Things are getting more and more eccentric at Casa de la Swain. Changing styles in my textile work, falling in love again with painting and photography...and then there is the ever illusive quest for continuing creativity through working with Eric Maisel. Still on the road teaching, posting now at the Ragged Cloth Cafe and taking the pledge to keep handmaiden up to date.

Saturday, June 18, 2005

Back with a Vengence

Just when you thought it was safe, returning home from Long Island has filled my little pea brain with lots of dialogue about art. One of the exercisies my classes are requied to do is to turn visual into verbal by selecting five words that describe creativity...they then trade a word with another member from their table. The homework assignment is to create from these words a cogent statement on creatvity. It is simply my way of getting them in the habit of writing artist statement.
For me artist statements are supposed to be about the art; not the artist...that is where bio and resume come in. In my early years, I was luck enough to study with Shigeko Spear, an incredible fiber artist. One of the many things she taught me was this simple statement: "If you have to talk too much about the work, there is something work with the work. If you cannot speak about your work at all, there is something wrong with you."
So I thought I would take that simple statement and analysize it a little. When artist statements are bigger than the work itself, the artist is having to verbalize too much to inform the viewer. In other words, the work doesn't have its own voice.....so we are giving it one with ten dollar words.
On the other hand, if you can't speak to the work at all, there are several possibilities:
1. Maybe you are unsure of the direction of the work.
2. Maybe you just cranked it out to get something done, so it holds no true meaning for you.
3. Or maybe on a more positive note, you feel so deeply about the piece that you have't found the way in which to convey that to the viewer.

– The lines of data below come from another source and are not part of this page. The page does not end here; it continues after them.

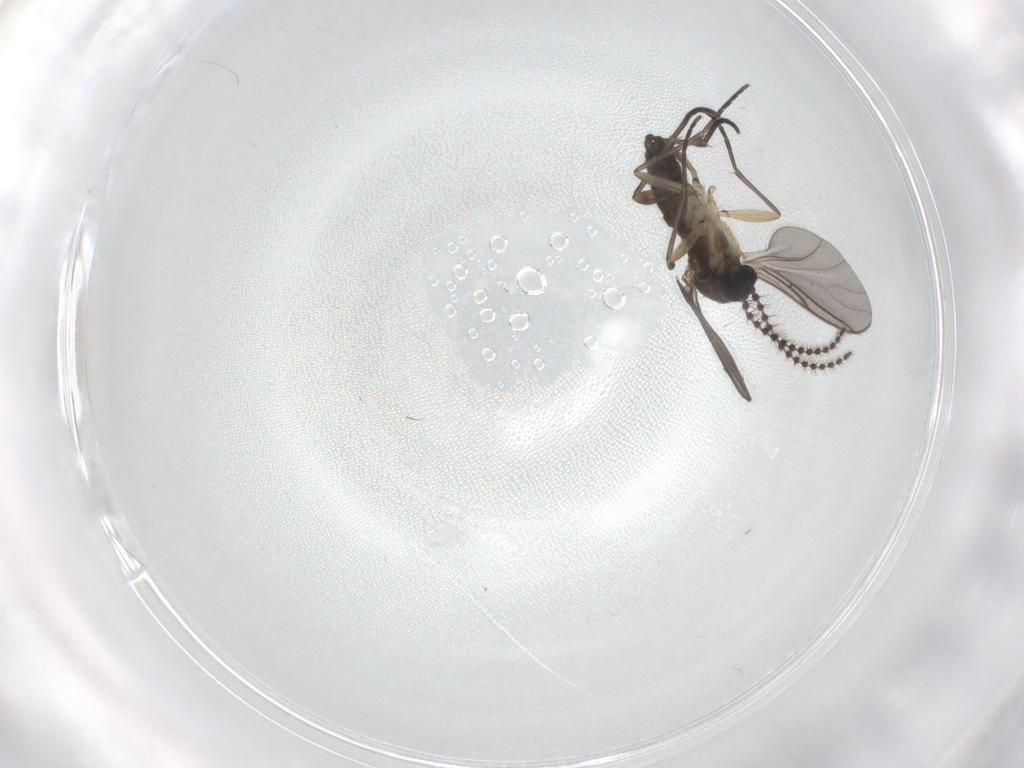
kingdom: Animalia
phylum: Arthropoda
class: Insecta
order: Diptera
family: Sciaridae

Either way we need to consider that no one cares what techniques are used in the artist statement. These are usually on a little card under the title...if they are even important. What a viewer is interested in is the inspiration for the piece or the feeling you had during the process of making the piece.

So give this little exercise a try a see what happens...of course, you won't have anyone to trade with but you might pick up an art book and find a word that sparks your other five. Remember in all work, verbal or visual, simplicity is elegance.....and my mantra for this year (and maybe longer) is to say more by doing less.
Quiltmaking for me is an opulent media but there can be an elegant simlplicity in the design. Don't you often find that the more you add the more unclear the imagery becomes (Paula Nadelstern, aside). We don't have to use every beautiful fabric we own in one quilt to achieve the goal we have set......nor do we have to design the heck out of every image we choose. Yet, with these factors in mind, fabric is a warm media that is opulent by its very nature.
Bet you wish I had stayed gone longer.....back to the studio.

2 comments:

Debra said...

Bet I'm glad you came back home!! I've read your 5 word assignment before and always avoided trying it. However, now I think I'll give it a try.

Debra said...

Gabrielle,

I've been thinking about this post all weekend. Infact I just went back through your blog to read the examples you posted after Asilomar. I have a feeling I will be working on that creativity statement this week.